父を呼びますかと、褐色の騎士が、途方に暮れて一言。
「呼ぶまでもない」
獅子の返事が二人の耳に入り、パッと顔を見合わせた。獅子は姿を見せていないが、近くにいる様子。いつからいたの?とシャンガマックが呟きのように声にして尋ね、獅子は『お前らがここに降りた時』と返す。
「教会を探してるんだ。でも界隈に、それらしきものがなくて」
「ないだろうな。建物じゃないかもしれん」
「建物じゃない?って?」
獅子はオーリンにも聞こえるよう、音にして伝えているが、姿は出さない。息子への答えが意外で、オーリンは口をはさむ。建物があると聞いたのにと言いかけ、口を開けたまま黙った。
――『修道院の前を通過した先にある教会で相談しろ(※2515話参照)』
――『段差のある土地の凹んだ方に建っている、見れば分かる』
老人の言葉を、そっくりそのまま思い出す。通過した先にある・凹んだ土地にあると話していたこと。でも、『建物がある』とは言っていない・・・ぎゅっと眉を寄せ、戸惑うオーリン。
「いや待て。『建っている』『見ればわかる』と言ったんだ。だから」
「お前の思い込みが邪魔か?何が建っているとは言われてなさそうな」
「きょ、教会だろ?普通に考えて」
「・・・バニザット。ここから離れて、先へ行け。『低い石室』が建つ場所まで」
焦るオーリンには答えず、獅子は息子に助言を渡す。先へ、の方向は、修道院からさらに奥の意味。視界のきく風景に特徴的な何もないが、父は何かを見つけていると理解し、シャンガマックは頷いた。
「お前一人なら乗せて連れて行くが」
「有難う。オーリンと行ってみる」
獅子が不貞腐れていそうでシャンガマックは少し笑い、父にお礼を言って早速向かう。弓職人と下る丘を歩きながら『人の姿も見えない』と話し合う。
「人間もいないんじゃ、目安もないよな。その上『石室』?もっと遠くまで探せば良かったのか」
かなり遠いじゃないか、修道院から近くもなんともないとボヤくオーリンに苦笑して、シャンガマックは彼に『石室も、もしかすると』と難易度が上がっている予想を仄めかす。
「もしかすると、なんだ」
「想像と違う可能性が大きいですよ。
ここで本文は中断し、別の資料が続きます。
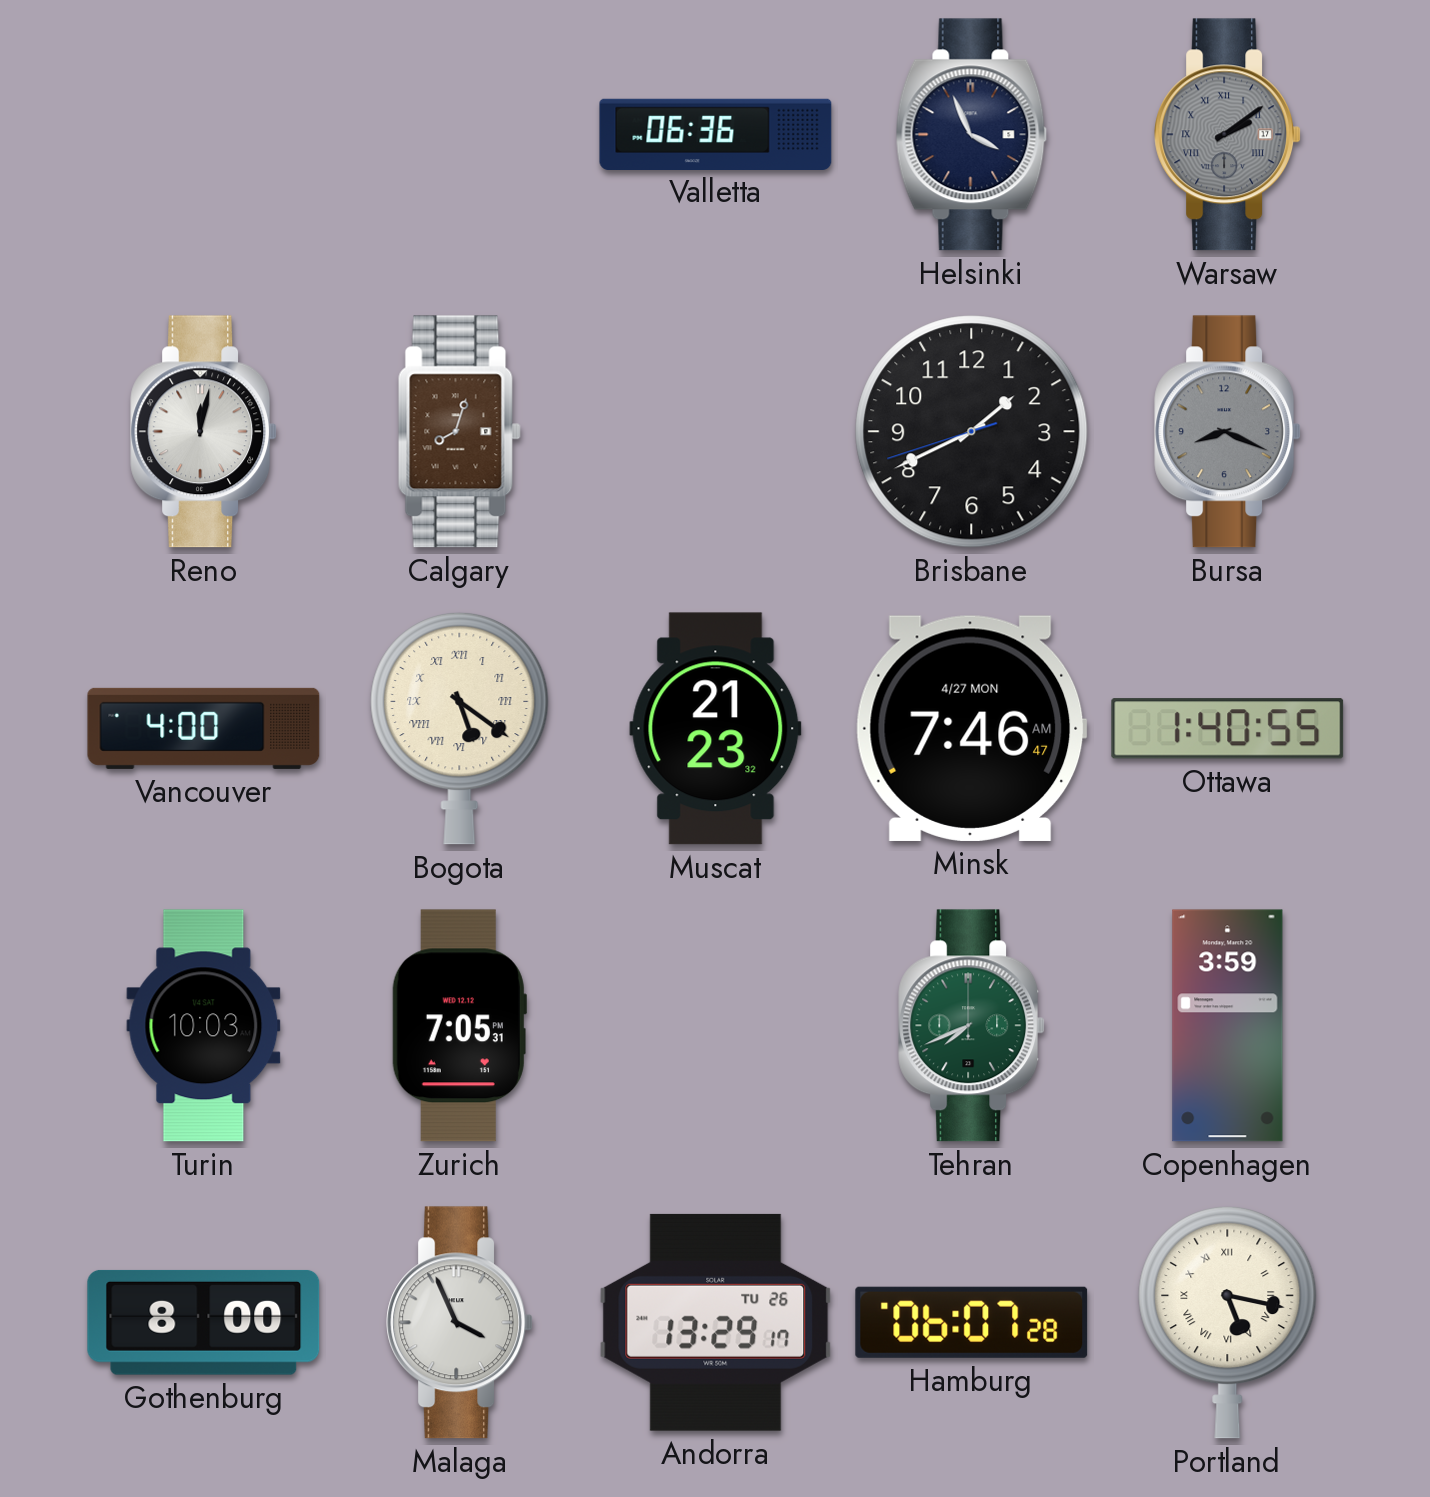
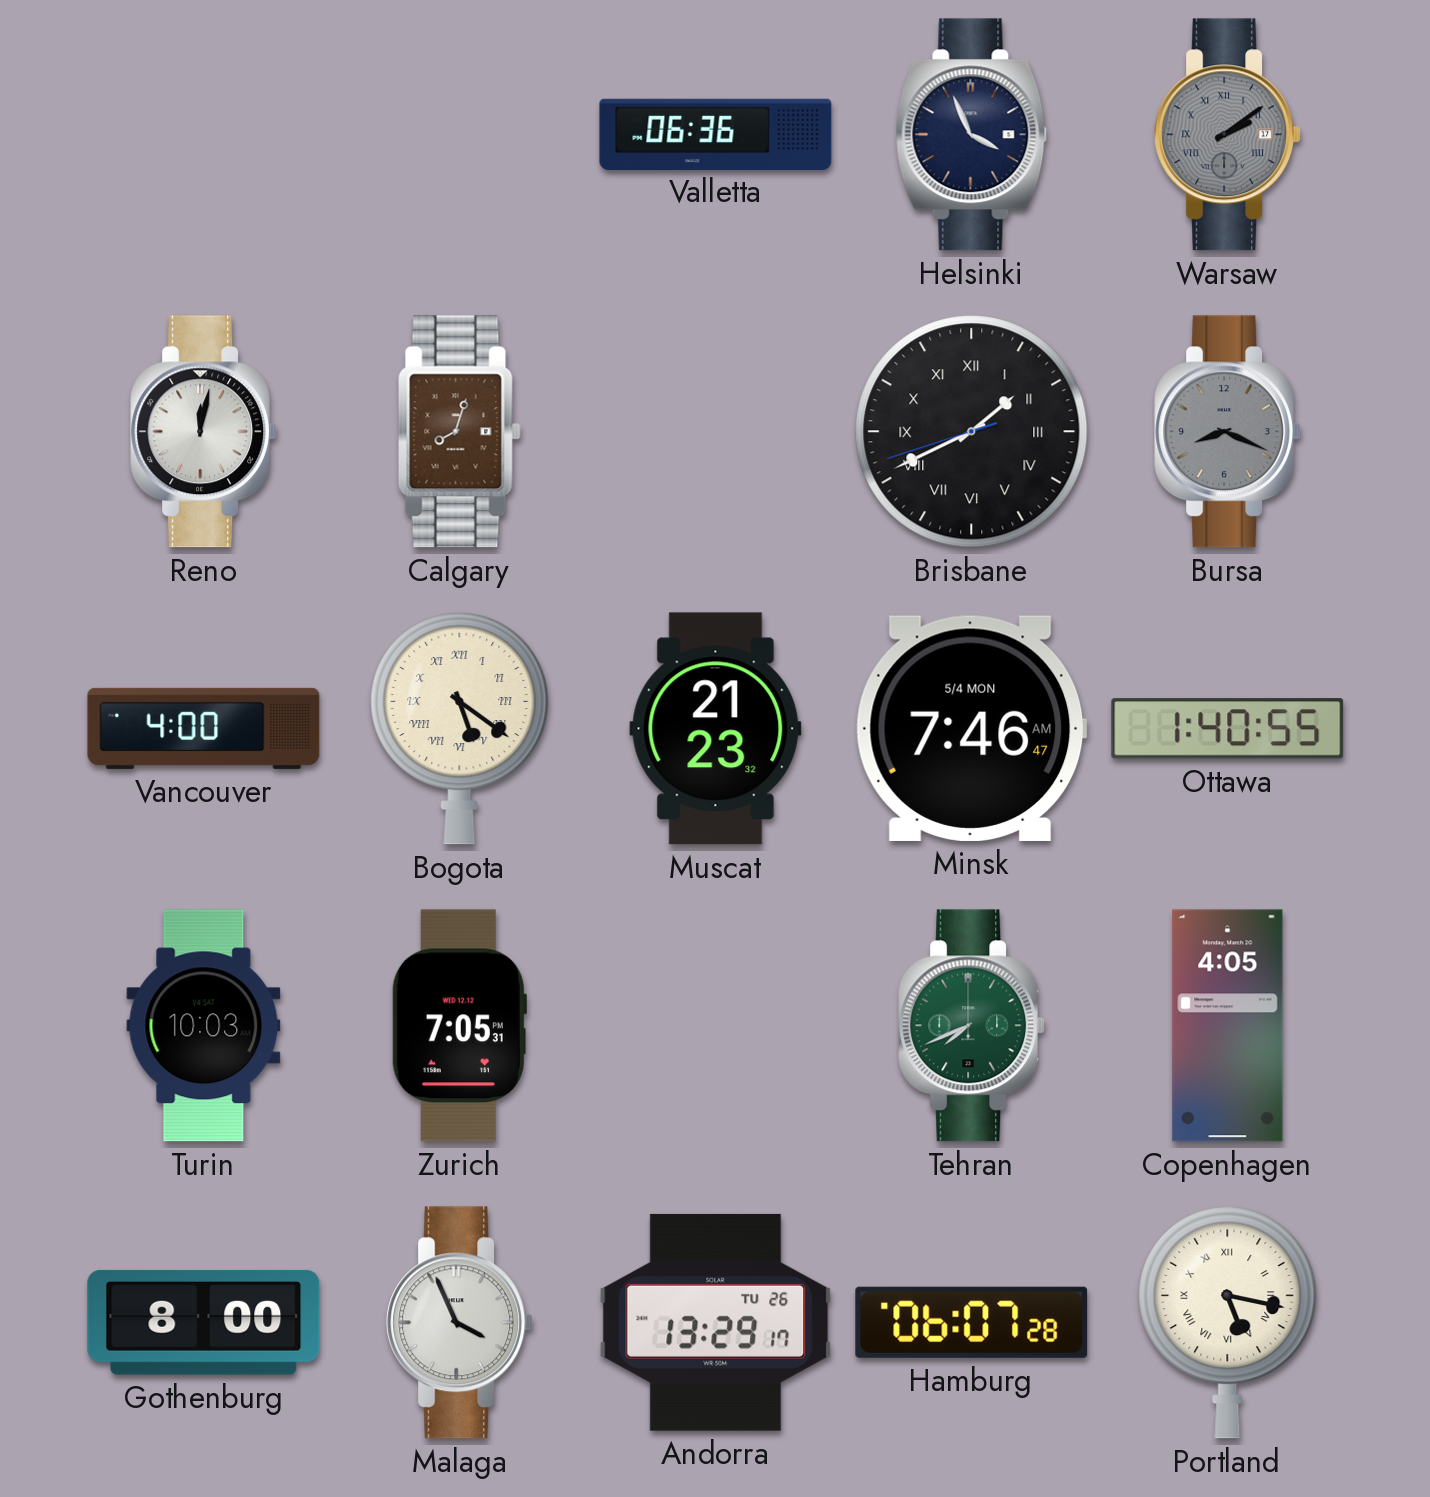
Brisbane numerals: Arabic -> Roman
Minsk date: 4/27 MON -> 5/4 MON
Copenhagen: 3:59 -> 4:05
『見ればわかる』と職人親子に言われた理由は、見つけやすいという意味じゃなくて、異質という意味かもしれません」
「ああ~・・・面倒くせぇな」
困って笑うオーリンと一緒に笑って、シャンガマックはいい加減進んだ草むらの左右を見る。そして、軽く頷いた。後ろを振り返り、修道院の屋根はかろうじて見える、この距離に納得。職人の親子は、俺たちが船で移動すると想定しての、『近く』と表現した距離・・・・・
「あれですね。オーリン。石室というのは」
弓職人の顔の前に、騎士は遠慮がちに手を伸ばし、右端に見える石の板を教えた。そちらを見たオーリンの最初の感想は、『あれは遺跡だ』だった。
*****
呆れ口調の弓職人を慰めつつ、騎士は彼の背中を少し押して『行きましょう』と緩い斜面を下った。
石室の側には川が―― 海だけど ――流れている。船をここまで入れたら、修道院からしばらく何もない草原を過ぎた石室を『もしや、これが教会か』と思うかもしれない。
シャンガマックがそう伝えると、面倒くさげな弓職人は『だとしても、違う言い方がありそうなもんだ』と文句を言った。イライラオーリンは、八つ当たりではないが態度に出る。
「オーリン、怒らないで。ほら・・・近くに来ると、人が使っていると分かりますね!誰かいるかな」
苦笑しっぱなしのシャンガマックが話を逸らし、石室の横から前へ抜け、弓職人に手招き。
自分たちが来た方向は、石室の裏側で、前へ回ると井戸や畑があった。鍬や鋤、ささやかな農具と木の桶、編み籠、雨ざらしの木製の古い長椅子が、石壁の前に点々と置かれている。
木々はなく日陰もないが、丘を背負う形なので、夕暮れより早く、石室は影になる気がした。
遺跡を再利用。石室は実に質素で、古い時代の遺跡の、やや残った屋根のある部屋を使っているようだった。
ここしか見なければ、なるほど『石室』だとシャンガマックは思う。屋根と壁をとうに失った、敷石が足元に広がるので、元は広い建造物だったかもしれない。
明るい灰色の石は滑らかで黒い点が入り、経年変化によって薄れた飾り彫刻が、緩い凹凸の影を落とす。遺跡と言っても、権力や富のものではなく、庶民的な建物の様子。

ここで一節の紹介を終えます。